As the liaison for American teams coming to Athens I’d help bring in other Americans to help work in Athens with refugees and Street Lights. And for Street Lights, I’d be helping to deeper community ties with people like Kathy. As a student of journalism, I’d also be putting my degree, that I’m still working towards, to use by telling the stories of the people behind Street Lights, and Kathy, and the refugees who have come to Greece under a myriad of circumstances but with a common theme of hope.
* hope that whatever lies in store for them in Greece is better than what they left. * hope that somehow the wounds that they and their children have experienced will be healed * hope that they will find peace and safety * hope that they will find community and belonging
I want to be a part of that hope. I’ve been called to be a part of spreading that hope to the people of Athens, wherever they come from. I’ve been called by God, through an English teacher in a small classroom in Kypseli to be a part of something vastly bigger than myself, and I’m saying yes. So, I’ll move to Athens and trust that whatever is coming next is good and is where I’m meant to be, because who knows better than God whether I have come to the kingdom for such a time as this?
"The Greece trip was awesome, wonderful, and eye-opening... and so much more. It was squished, dirty, and broken. There were language barriers and strange stares at the Americans. There were the optimistic few and the far too many doubtful and unsure. Refugee piled upon refugee, all held back from moving on to a better place.
Yet amidst it all, God was already at work. Partnering with Streetlights gave me just a glimpse of the impact simple joys can give to a troubled people. We literally spent our days singing and dancing to the Hokey Pokey and a Greek jig. We sat down with women to help them with English and babysat their children so they would have a moment to breathe. We met dozens of people and produced dozens more smiles. The children remembered how to play instead of survive, and the parents were able to see their kids be kids.
We pray these refugees are only temporarily in Greece and that they might move on quickly to a better place. I am thankful that in the interim we were able to bond together to bring some hope into the broken land, even if it was for a brief moment."

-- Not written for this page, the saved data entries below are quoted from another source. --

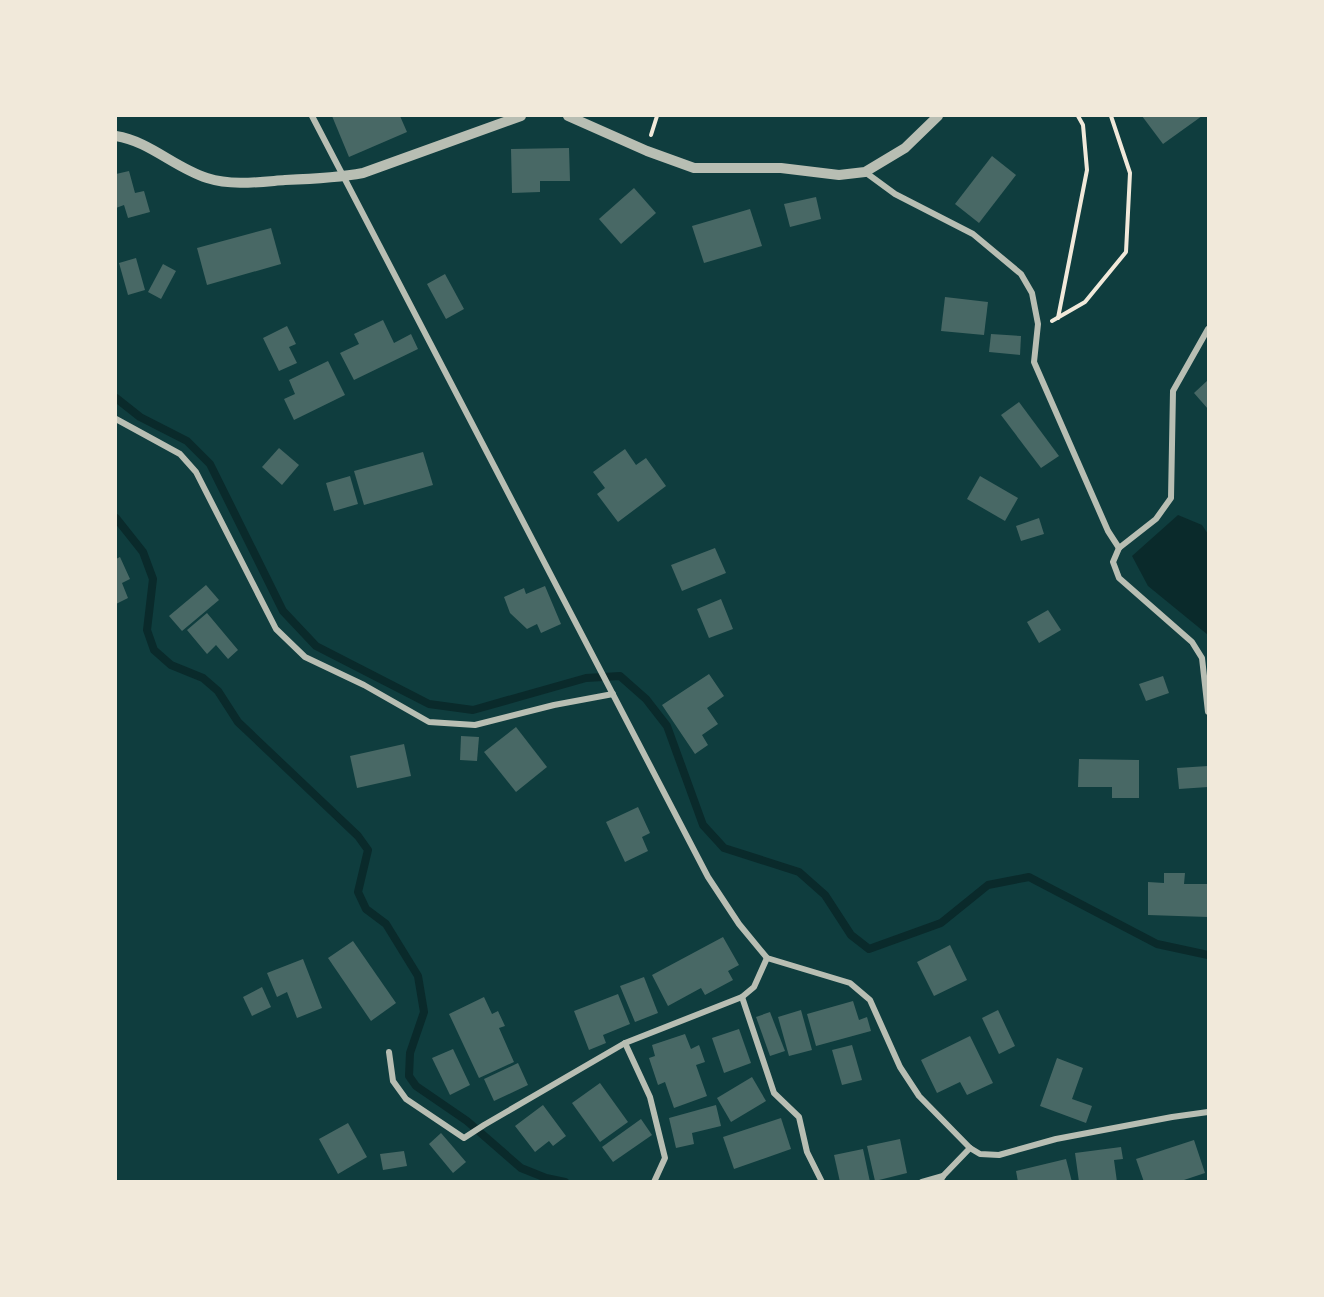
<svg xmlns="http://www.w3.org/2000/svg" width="1324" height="1297" viewBox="0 0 1324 1297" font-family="Bitter,serif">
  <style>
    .water { fill: #0a2a2b }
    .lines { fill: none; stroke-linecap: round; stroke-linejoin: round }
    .stream { stroke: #0a2a2b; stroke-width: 8 }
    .building { fill: #486865 }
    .path { stroke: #f1e9da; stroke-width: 4 }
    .minor { stroke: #b8beb3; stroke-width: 6 }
    .tertiary { stroke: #b8beb3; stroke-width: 10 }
  </style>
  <rect width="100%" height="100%" fill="#0f3d3e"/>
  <polygon class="water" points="1178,515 1202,525 1208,534 1208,635 1148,586 1132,556"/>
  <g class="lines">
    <g class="stream">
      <polyline points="116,398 140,417 187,441 210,464 283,611 316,646 429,704 473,710 586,678 620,676 646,699 667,726 703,825 724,848 799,872 825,895 851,935 869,949 941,923 988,885 1029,877 1157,944 1208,955"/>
      <polyline points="116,518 143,552 153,579 147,630 154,650 171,665 203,678 218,691 238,722 358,836 368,850 358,892 366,909 386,924 418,976 424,1012 410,1053 409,1076 416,1086 467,1121 521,1168 546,1178 565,1182"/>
    </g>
  </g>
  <g class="building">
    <polygon points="332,116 400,116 407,132 349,157"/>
    <polygon points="1142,116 1202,116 1163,144"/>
    <polygon points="569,148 570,181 540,181 540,192 512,193 511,149"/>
    <polygon points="992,156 1016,175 979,223 955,204"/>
    <polygon points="129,171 135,193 144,191 150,212 128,218 124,205 116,208 116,174"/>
    <polygon points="634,188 656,213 621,244 599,219"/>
    <polygon points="816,197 821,219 790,227 784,204"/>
    <polygon points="750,209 762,246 704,263 692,226"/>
    <polygon points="271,228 281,264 207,285 197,248"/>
    <polygon points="136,258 145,290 128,295 119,263"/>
    <polygon points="163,264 176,271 161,299 148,292"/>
    <polygon points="445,274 464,309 446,319 427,284"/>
    <polygon points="945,297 988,302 984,335 941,331"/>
    <polygon points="383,320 394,343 411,334 418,349 354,380 340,353 359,344 354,334"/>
    <polygon points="287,326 296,344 289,347 297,363 279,371 263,338"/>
    <polygon points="991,334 1021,336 1020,355 989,352"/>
    <polygon points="328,361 345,395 294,420 284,399 295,394 289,380"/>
    <polygon points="1208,380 1208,409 1194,393"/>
    <polygon points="1019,402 1059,456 1041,468 1001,415"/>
    <polygon points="279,448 299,465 282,485 262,467"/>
    <polygon points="625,449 636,465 646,458 666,486 618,522 597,494 605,488 593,472"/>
    <polygon points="423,452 433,485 364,505 354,471"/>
    <polygon points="350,476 358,504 334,511 326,483"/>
    <polygon points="980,476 1018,498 1005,521 967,499"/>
    <polygon points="1039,518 1044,534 1021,541 1016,526"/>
    <polygon points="715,548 726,573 682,591 671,565"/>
    <polygon points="120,557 130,579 122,583 128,598 116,604 116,559"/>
    <polygon points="206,585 219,600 182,631 169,616"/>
    <polygon points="545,586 561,624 541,633 537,624 527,629 510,613 504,597 524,588 526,594"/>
    <polygon points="721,599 733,629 709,638 697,609"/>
    <polygon points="1048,610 1061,630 1039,643 1027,622"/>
    <polygon points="207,613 238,650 228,659 216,645 207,654 187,630"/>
    <polygon points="709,674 724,696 707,708 718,724 702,735 708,745 695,754 662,705"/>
    <polygon points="1163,676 1169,693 1146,701 1139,684"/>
    <polygon points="516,727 547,767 516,792 484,752"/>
    <polygon points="461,736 479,737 477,761 460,760"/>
    <polygon points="404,744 411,776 357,788 350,756"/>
    <polygon points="1079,759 1139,760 1139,798 1112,798 1112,787 1078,787"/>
    <polygon points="1208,766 1208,787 1179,789 1177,768"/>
    <polygon points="638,807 650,833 642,837 648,851 625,862 606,822"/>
    <polygon points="1164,873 1185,873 1184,884 1208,884 1208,917 1148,915 1148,882 1164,883"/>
    <polygon points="723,937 739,965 728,971 733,980 705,995 701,988 668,1006 652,975"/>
    <polygon points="353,941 396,1003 371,1021 328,958"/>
    <polygon points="950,945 967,980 934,996 917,962"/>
    <polygon points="303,959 322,1008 297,1018 287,992 277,997 267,973"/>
    <polygon points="644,977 658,1013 635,1022 620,986"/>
    <polygon points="262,987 271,1007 252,1016 243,997"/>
    <polygon points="618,994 630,1024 603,1035 606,1043 589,1050 574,1011"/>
    <polygon points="484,997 492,1014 498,1011 505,1026 499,1028 514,1062 479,1078 449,1014"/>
    <polygon points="853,1001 859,1020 867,1017 871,1031 816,1046 807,1014"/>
    <polygon points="801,1010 812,1050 789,1056 778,1017"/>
    <polygon points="998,1010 1015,1046 999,1054 982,1018"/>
    <polygon points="770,1012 785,1051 770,1056 756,1017"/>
    <polygon points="739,1029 751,1063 724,1073 712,1038"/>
    <polygon points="685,1034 691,1049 699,1045 705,1062 696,1065 707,1096 674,1108 665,1082 658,1085 649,1058 655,1056 652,1045"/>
    <polygon points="970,1036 993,1083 967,1095 960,1082 937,1093 921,1060"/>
    <polygon points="852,1045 862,1080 842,1085 832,1050"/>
    <polygon points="453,1049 470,1085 450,1095 432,1058"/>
    <polygon points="1057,1058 1083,1068 1072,1099 1092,1106 1086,1123 1040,1106"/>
    <polygon points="518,1063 528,1085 494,1101 484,1079"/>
    <polygon points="752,1077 766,1101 731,1122 717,1098"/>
    <polygon points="600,1083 628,1122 600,1142 572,1103"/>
    <polygon points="543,1105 566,1136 553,1146 549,1141 535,1152 515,1126"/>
    <polygon points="716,1105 721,1126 692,1133 694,1144 676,1148 669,1118"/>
    <polygon points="781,1118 791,1149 734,1169 723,1137"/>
    <polygon points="641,1119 652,1135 613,1162 602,1147"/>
    <polygon points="348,1123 367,1157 338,1174 319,1139"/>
    <polygon points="441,1133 466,1162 453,1173 429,1144"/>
    <polygon points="900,1139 907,1173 875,1181 867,1146"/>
    <polygon points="1194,1140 1205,1173 1178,1182 1144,1182 1136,1159"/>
    <polygon points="1121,1147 1123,1159 1114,1160 1117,1182 1079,1182 1075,1153"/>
    <polygon points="863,1149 870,1182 840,1182 834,1155"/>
    <polygon points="404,1151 407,1166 383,1170 380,1154"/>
    <polygon points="1066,1159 1072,1182 1018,1182 1016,1171"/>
  </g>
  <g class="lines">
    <g class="path">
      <polyline points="651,135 657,116"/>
      <polyline points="1058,318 1087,170 1083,125 1078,116"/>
      <polyline points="1052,321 1085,302 1126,252 1130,173 1111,116"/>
    </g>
    <g class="minor">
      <polyline points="312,116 708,877 739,924 767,958 850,983 870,1000 900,1067 919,1096 970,1148 980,1154 999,1155 1056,1139 1172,1117 1208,1112"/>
      <polyline points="865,172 895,194 973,234 1021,274 1032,293 1038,324 1034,362 1108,531 1119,548"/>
      <polyline points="1208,329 1173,391 1171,498 1156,519 1119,548 1113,562 1119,578 1192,642 1202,658 1208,712"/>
      <polyline points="116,419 180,454 196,472 276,629 305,657 364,685 429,722 475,725 554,705 613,694"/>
      <polyline points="742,997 774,1093 799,1117 807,1152 822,1182"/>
      <polyline points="625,1043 650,1097 665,1158 654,1182"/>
      <polyline points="389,1052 393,1081 406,1099 464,1138 484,1125 625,1043 742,997 754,987 767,958"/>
      <polyline points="922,1182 943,1176"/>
      <polyline points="940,1182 943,1176 970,1148"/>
    </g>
    <g class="tertiary">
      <polyline points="568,116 647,151 694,168 781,168 839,175 865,172 905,148 938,116"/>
      <path d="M116,136C149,141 175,168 207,178C232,186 259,182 285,180C311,179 337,178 363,173L521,116"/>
    </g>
  </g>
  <rect width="1324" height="1297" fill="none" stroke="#f1e9da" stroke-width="234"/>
</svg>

Streetlights began in February 2010 when a group of young people found meaning in actively promoting Christian values in the city. They focus on values such as equality, cooperation, community and collaboration. It is connected with the International Youth and Community movement "Fusion International."Through creative projects, Streetlights noticed a growth of real fellowship in the inner city, bringing them closer to the idea of being human and to the essence of existence.